Instructions for the task -> Retype all of the data. Every line must match exactly.

** start of Data to process **

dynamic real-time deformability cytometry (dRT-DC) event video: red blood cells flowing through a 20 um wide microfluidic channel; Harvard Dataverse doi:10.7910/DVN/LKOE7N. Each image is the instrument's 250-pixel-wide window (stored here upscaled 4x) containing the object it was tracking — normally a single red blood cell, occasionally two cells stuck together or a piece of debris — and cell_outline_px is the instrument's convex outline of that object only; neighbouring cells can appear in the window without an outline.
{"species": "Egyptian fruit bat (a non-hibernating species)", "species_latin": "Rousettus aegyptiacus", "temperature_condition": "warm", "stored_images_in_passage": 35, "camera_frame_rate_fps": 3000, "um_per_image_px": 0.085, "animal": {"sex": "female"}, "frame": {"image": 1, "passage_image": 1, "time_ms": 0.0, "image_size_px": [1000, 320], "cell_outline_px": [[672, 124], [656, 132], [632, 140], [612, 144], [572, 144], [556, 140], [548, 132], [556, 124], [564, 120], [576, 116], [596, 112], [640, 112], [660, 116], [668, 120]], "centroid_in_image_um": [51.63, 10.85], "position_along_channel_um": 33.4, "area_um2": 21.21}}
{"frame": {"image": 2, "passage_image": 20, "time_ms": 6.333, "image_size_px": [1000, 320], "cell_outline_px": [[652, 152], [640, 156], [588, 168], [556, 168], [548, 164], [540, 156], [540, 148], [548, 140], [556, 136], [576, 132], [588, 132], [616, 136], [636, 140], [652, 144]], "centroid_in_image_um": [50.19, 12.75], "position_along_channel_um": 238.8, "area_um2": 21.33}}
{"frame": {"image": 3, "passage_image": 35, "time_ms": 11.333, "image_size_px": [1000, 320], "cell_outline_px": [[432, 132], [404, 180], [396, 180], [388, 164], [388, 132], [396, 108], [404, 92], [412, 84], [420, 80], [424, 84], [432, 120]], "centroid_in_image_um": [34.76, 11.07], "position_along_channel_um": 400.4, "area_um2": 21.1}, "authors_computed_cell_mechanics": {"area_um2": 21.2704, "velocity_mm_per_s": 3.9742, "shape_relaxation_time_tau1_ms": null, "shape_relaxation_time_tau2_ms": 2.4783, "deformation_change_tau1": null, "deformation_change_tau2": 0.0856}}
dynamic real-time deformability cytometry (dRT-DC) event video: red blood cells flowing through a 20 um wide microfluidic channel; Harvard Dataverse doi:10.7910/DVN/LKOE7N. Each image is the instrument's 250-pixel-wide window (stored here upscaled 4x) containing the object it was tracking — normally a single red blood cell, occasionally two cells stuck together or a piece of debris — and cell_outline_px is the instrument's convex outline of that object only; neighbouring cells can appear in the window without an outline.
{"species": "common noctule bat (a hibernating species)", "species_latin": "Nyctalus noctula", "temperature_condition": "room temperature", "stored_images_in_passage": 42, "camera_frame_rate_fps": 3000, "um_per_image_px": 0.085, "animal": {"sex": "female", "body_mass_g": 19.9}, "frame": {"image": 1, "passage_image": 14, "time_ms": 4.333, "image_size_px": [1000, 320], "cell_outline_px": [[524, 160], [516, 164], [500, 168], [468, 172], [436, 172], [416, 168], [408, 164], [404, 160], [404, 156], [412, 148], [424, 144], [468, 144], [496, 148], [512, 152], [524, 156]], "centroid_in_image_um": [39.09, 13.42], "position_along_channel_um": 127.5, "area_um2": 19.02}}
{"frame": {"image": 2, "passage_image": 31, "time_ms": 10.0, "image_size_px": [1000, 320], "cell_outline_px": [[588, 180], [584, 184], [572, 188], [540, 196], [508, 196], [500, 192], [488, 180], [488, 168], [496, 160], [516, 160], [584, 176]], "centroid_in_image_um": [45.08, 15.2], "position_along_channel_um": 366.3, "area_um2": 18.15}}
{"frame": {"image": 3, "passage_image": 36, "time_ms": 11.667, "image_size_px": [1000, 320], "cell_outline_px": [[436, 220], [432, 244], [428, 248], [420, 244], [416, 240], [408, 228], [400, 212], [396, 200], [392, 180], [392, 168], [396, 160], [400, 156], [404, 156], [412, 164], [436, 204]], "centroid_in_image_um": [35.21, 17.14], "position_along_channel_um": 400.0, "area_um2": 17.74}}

** end of Data to process **

Result for this exercise ->
dynamic real-time deformability cytometry (dRT-DC) event video: red blood cells flowing through a 20 um wide microfluidic channel; Harvard Dataverse doi:10.7910/DVN/LKOE7N. Each image is the instrument's 250-pixel-wide window (stored here upscaled 4x) containing the object it was tracking — normally a single red blood cell, occasionally two cells stuck together or a piece of debris — and cell_outline_px is the instrument's convex outline of that object only; neighbouring cells can appear in the window without an outline.
{"species": "Egyptian fruit bat (a non-hibernating species)", "species_latin": "Rousettus aegyptiacus", "temperature_condition": "warm", "stored_images_in_passage": 35, "camera_frame_rate_fps": 3000, "um_per_image_px": 0.085, "animal": {"sex": "female"}, "frame": {"image": 1, "passage_image": 1, "time_ms": 0.0, "image_size_px": [1000, 320], "cell_outline_px": [[672, 124], [656, 132], [632, 140], [612, 144], [572, 144], [556, 140], [548, 132], [556, 124], [564, 120], [576, 116], [596, 112], [640, 112], [660, 116], [668, 120]], "centroid_in_image_um": [51.63, 10.85], "position_along_channel_um": 33.4, "area_um2": 21.21}}
{"frame": {"image": 2, "passage_image": 20, "time_ms": 6.333, "image_size_px": [1000, 320], "cell_outline_px": [[652, 152], [640, 156], [588, 168], [556, 168], [548, 164], [540, 156], [540, 148], [548, 140], [556, 136], [576, 132], [588, 132], [616, 136], [636, 140], [652, 144]], "centroid_in_image_um": [50.19, 12.75], "position_along_channel_um": 238.8, "area_um2": 21.33}}
{"frame": {"image": 3, "passage_image": 35, "time_ms": 11.333, "image_size_px": [1000, 320], "cell_outline_px": [[432, 132], [404, 180], [396, 180], [388, 164], [388, 132], [396, 108], [404, 92], [412, 84], [420, 80], [424, 84], [432, 120]], "centroid_in_image_um": [34.76, 11.07], "position_along_channel_um": 400.4, "area_um2": 21.1}, "authors_computed_cell_mechanics": {"area_um2": 21.2704, "velocity_mm_per_s": 3.9742, "shape_relaxation_time_tau1_ms": null, "shape_relaxation_time_tau2_ms": 2.4783, "deformation_change_tau1": null, "deformation_change_tau2": 0.0856}}
dynamic real-time deformability cytometry (dRT-DC) event video: red blood cells flowing through a 20 um wide microfluidic channel; Harvard Dataverse doi:10.7910/DVN/LKOE7N. Each image is the instrument's 250-pixel-wide window (stored here upscaled 4x) containing the object it was tracking — normally a single red blood cell, occasionally two cells stuck together or a piece of debris — and cell_outline_px is the instrument's convex outline of that object only; neighbouring cells can appear in the window without an outline.
{"species": "common noctule bat (a hibernating species)", "species_latin": "Nyctalus noctula", "temperature_condition": "room temperature", "stored_images_in_passage": 42, "camera_frame_rate_fps": 3000, "um_per_image_px": 0.085, "animal": {"sex": "female", "body_mass_g": 19.9}, "frame": {"image": 1, "passage_image": 14, "time_ms": 4.333, "image_size_px": [1000, 320], "cell_outline_px": [[524, 160], [516, 164], [500, 168], [468, 172], [436, 172], [416, 168], [408, 164], [404, 160], [404, 156], [412, 148], [424, 144], [468, 144], [496, 148], [512, 152], [524, 156]], "centroid_in_image_um": [39.09, 13.42], "position_along_channel_um": 127.5, "area_um2": 19.02}}
{"frame": {"image": 2, "passage_image": 31, "time_ms": 10.0, "image_size_px": [1000, 320], "cell_outline_px": [[588, 180], [584, 184], [572, 188], [540, 196], [508, 196], [500, 192], [488, 180], [488, 168], [496, 160], [516, 160], [584, 176]], "centroid_in_image_um": [45.08, 15.2], "position_along_channel_um": 366.3, "area_um2": 18.15}}
{"frame": {"image": 3, "passage_image": 36, "time_ms": 11.667, "image_size_px": [1000, 320], "cell_outline_px": [[436, 220], [432, 244], [428, 248], [420, 244], [416, 240], [408, 228], [400, 212], [396, 200], [392, 180], [392, 168], [396, 160], [400, 156], [404, 156], [412, 164], [436, 204]], "centroid_in_image_um": [35.21, 17.14], "position_along_channel_um": 400.0, "area_um2": 17.74}}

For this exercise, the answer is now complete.